I’m unsure about the requirements of N(0, 1) priors for the calculation of Bayes factors, but you might find one of @andrewgelman’s papers useful on standardising regression coefficients: http://www.stat.columbia.edu/~gelman/research/published/standardizing7.pdf

A perfectly balanced binary variable will have standard deviation of 0.5 (e.g. look at rbinom(1e4, 1, 0.5) for a simulated example), but many often scale continuous predictor variables by 1 standard deviation, meaning that the regression coefficients for binary and continuous predictors will not be easily comparable. For this reason, Gelman argues for standardising continuous predictors by 2 standard deviations in his paper linked to above.

IMO, whether you scale the binary predictor as c(0, 1) or mean-center, it won’t have much influence on the choice of prior, because the change from level 1 to level 2 will be approximately 2 standard deviations, and the regression coefficient will describe the difference between the levels. However, sometimes binary variables are coded as c(-1, 1), and the regression coefficient describes the difference of each level to the overall mean of the dependent variable across the levels.
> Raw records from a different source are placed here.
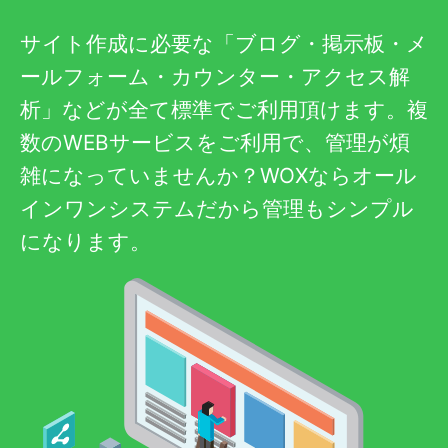
サイト作成に必要な「ブログ・掲示板・メ
ールフォーム・カウンター・アクセス解
析」などが全て標準でご利用頂けます。複
数のWEBサービスをご利用で、管理が煩
雑になっていませんか？WOXならオール
インワンシステムだから管理もシンプル
になります。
In that case, we might expect the coefficient to be smaller than the coefficient describing the c(0, 1) or mean-centered variable.

For the logistic regression, remember that the prior is on the log-odd scale, and so the reasonable values of the coefficient might be different, supporting a different prior.

3 Likes

Thank you so much. For now, I will go with c(0, 1) interestingly in a simulation with a model y ~ x + (1 | id) I found that hypothesis() gives me very strange results for c(-.5, 0.5). When I compare the results I get from the ttestBF (from the BayesFactor package), with the results when I calculate the BF myself with Logspline Density Estimation:

library(polspline)
fit.posterior <- logspline(posterior_samples(model)$b_x)
posterior <- dlogspline(0, fit.posterior)
prior <- dnorm(0, 0, 1)
BF <- prior/posterior

with the results of hypothesis(model, 'x = 0'). ttestBF and Logspline Density Estimation give me very similar results, while the BF of hypothesis is nearly only half the size of the other.

This problem does not exists for c(0, 1). When I have time, I will try to investigate this further but hypothesis sometimes gives really strange results.